• **TASK SET**
1: In the reply about Portage, explain why overlays must be reindexed before each search request.
2: Reproduce the part of the reply about Portage from "If you're interesting" to "changed a lot.", word for word.

• **PASSAGE**

::::::

Hiya Emma,
Good luck on your project. A couple of things to be weary of are disk
I/O, metadata cache backends and overlays.
Disk I/O can be a significant bottleneck. Loading up a lot of files
from disk (be it the metadata cache or whatever) can take a long time
initially, but then be cached in RAM and so be much faster to access in
the future.
Portage allows for its internal metadata cache to be stored in a
variety of formats, as long as there's a backend to support it. This
means simple speedups can be achieved using cdb or sqlite (if you google
these and portage you'll get gentoo-wiki tips, which unfortunately
you'll have to read from google's cache at the moment). It also means
that if you want to make use of this metadata from within portage,
you'll have to rely on the API to tell the backend to get you all the
data (and it may be difficult to speed up without writing your own backend).
Finally there are overlays, and since these can change outside of an
"emerge --sync" (as indeed can the main tree), you'll have to reindex
these before each search request, or give the user stale data until they
manually reindex.
If you're interesting in implementing this in python, you may be
interested in another package manager that can handle the main tree,
also implemented in python, called pkgcore. From what I understand,
it's a similar code-base to portage, but its internal architecture may
have changed a lot.
I hope some of that helps, and isn't off putting. I look forward to
seeing the results! 5:)
Mike 5:)

::::::

• **THE DATA**

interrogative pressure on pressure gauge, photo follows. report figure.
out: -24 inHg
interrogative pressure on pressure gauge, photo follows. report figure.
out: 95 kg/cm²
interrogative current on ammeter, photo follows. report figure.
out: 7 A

::::::

• **EXERCISE SOLUTIONS**
1: Overlays, like the main tree, can change outside of an "emerge --sync." If they are not reindexed before each search request, the user gets stale data until they reindex manually.

2:
If you're interesting in implementing this in python, you may be
interested in another package manager that can handle the main tree,
also implemented in python, called pkgcore. From what I understand,
it's a similar code-base to portage, but its internal architecture may
have changed a lot.